◆ **Exercise**: Please copy the data between the lines holding "determined by: Skog, Laurence E." and "genus: Astragalus", inclusive, replacing "state / province" with "region" and changing nothing else.
BEGIN
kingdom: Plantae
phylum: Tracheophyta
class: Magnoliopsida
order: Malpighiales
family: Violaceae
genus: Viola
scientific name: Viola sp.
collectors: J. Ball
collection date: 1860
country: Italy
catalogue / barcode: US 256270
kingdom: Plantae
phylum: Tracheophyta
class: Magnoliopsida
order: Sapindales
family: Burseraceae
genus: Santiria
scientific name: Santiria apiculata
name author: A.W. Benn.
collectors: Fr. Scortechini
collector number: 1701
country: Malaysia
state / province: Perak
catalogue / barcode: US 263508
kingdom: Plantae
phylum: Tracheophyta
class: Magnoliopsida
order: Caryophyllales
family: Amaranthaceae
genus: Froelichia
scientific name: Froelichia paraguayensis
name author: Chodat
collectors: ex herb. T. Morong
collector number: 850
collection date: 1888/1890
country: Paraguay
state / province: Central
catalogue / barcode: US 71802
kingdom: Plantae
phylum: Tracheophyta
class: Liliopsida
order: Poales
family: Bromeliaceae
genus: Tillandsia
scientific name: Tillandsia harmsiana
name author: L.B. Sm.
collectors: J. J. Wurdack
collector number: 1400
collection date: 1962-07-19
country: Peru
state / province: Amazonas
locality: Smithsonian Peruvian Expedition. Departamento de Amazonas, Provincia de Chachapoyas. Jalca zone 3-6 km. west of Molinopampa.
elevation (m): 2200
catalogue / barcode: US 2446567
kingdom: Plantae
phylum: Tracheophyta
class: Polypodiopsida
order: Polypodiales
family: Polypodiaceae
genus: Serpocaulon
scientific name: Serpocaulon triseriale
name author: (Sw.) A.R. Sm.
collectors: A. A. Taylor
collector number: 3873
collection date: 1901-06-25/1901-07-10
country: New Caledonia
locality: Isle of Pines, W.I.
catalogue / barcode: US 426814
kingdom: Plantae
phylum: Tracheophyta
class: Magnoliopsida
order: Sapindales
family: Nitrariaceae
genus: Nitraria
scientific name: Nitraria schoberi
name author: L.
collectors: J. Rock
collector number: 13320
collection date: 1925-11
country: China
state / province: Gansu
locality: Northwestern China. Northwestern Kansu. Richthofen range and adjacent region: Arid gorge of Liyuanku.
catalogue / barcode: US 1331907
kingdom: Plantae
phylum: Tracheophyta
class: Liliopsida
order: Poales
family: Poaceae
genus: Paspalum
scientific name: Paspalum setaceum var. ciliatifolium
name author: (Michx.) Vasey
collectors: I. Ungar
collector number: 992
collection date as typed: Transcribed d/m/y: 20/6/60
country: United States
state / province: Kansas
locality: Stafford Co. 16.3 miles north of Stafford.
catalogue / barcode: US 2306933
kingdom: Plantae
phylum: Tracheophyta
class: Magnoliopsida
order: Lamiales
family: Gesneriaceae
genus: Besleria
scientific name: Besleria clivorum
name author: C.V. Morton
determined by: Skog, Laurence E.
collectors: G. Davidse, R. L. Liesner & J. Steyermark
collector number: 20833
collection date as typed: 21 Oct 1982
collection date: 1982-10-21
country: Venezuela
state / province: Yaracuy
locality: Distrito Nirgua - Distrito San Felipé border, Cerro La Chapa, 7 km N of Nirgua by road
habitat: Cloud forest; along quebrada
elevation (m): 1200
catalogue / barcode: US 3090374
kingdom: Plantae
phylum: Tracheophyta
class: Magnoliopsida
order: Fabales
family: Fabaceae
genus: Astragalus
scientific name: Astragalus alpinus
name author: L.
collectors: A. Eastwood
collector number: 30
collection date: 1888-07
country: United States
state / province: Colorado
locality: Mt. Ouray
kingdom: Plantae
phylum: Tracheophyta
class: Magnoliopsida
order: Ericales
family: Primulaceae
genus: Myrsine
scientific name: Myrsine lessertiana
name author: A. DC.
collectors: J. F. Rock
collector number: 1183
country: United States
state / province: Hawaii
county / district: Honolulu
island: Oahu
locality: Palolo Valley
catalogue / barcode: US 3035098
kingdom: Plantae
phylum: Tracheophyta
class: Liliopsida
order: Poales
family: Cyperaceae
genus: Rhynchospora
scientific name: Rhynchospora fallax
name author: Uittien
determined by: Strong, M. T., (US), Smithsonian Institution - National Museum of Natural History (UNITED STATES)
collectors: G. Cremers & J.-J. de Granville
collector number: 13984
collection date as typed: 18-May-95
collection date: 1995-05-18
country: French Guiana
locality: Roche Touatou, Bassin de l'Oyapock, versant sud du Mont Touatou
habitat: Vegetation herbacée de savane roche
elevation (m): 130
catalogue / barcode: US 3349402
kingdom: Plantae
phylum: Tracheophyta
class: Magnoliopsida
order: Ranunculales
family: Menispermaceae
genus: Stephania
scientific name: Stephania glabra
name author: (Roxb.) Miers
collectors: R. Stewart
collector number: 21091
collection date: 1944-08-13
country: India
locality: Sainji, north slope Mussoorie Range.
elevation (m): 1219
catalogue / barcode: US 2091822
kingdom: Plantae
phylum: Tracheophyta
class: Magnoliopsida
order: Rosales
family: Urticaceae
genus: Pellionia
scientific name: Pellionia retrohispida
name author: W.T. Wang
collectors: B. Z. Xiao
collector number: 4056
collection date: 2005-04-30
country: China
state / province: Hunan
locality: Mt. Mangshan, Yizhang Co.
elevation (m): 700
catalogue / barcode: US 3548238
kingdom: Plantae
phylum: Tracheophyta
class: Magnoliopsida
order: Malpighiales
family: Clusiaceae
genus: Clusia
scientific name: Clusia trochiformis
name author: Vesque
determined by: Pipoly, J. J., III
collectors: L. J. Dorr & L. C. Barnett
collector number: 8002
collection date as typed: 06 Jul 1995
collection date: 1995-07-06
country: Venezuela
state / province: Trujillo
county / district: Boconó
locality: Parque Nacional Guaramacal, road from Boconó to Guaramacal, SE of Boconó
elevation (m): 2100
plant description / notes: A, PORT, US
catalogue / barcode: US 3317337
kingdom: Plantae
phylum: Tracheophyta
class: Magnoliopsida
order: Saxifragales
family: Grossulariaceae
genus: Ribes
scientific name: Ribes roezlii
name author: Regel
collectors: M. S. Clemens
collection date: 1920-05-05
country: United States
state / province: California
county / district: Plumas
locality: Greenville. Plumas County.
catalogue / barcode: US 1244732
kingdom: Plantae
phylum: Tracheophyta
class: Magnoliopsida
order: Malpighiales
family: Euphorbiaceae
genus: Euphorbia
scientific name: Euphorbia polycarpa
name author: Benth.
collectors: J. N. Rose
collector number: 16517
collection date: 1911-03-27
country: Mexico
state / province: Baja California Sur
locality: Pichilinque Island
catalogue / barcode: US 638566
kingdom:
END
◆ **Task answer**:
determined by: Skog, Laurence E.
collectors: G. Davidse, R. L. Liesner & J. Steyermark
collector number: 20833
collection date as typed: 21 Oct 1982
collection date: 1982-10-21
country: Venezuela
region: Yaracuy
locality: Distrito Nirgua - Distrito San Felipé border, Cerro La Chapa, 7 km N of Nirgua by road
habitat: Cloud forest; along quebrada
elevation (m): 1200
catalogue / barcode: US 3090374
kingdom: Plantae
phylum: Tracheophyta
class: Magnoliopsida
order: Fabales
family: Fabaceae
genus: Astragalus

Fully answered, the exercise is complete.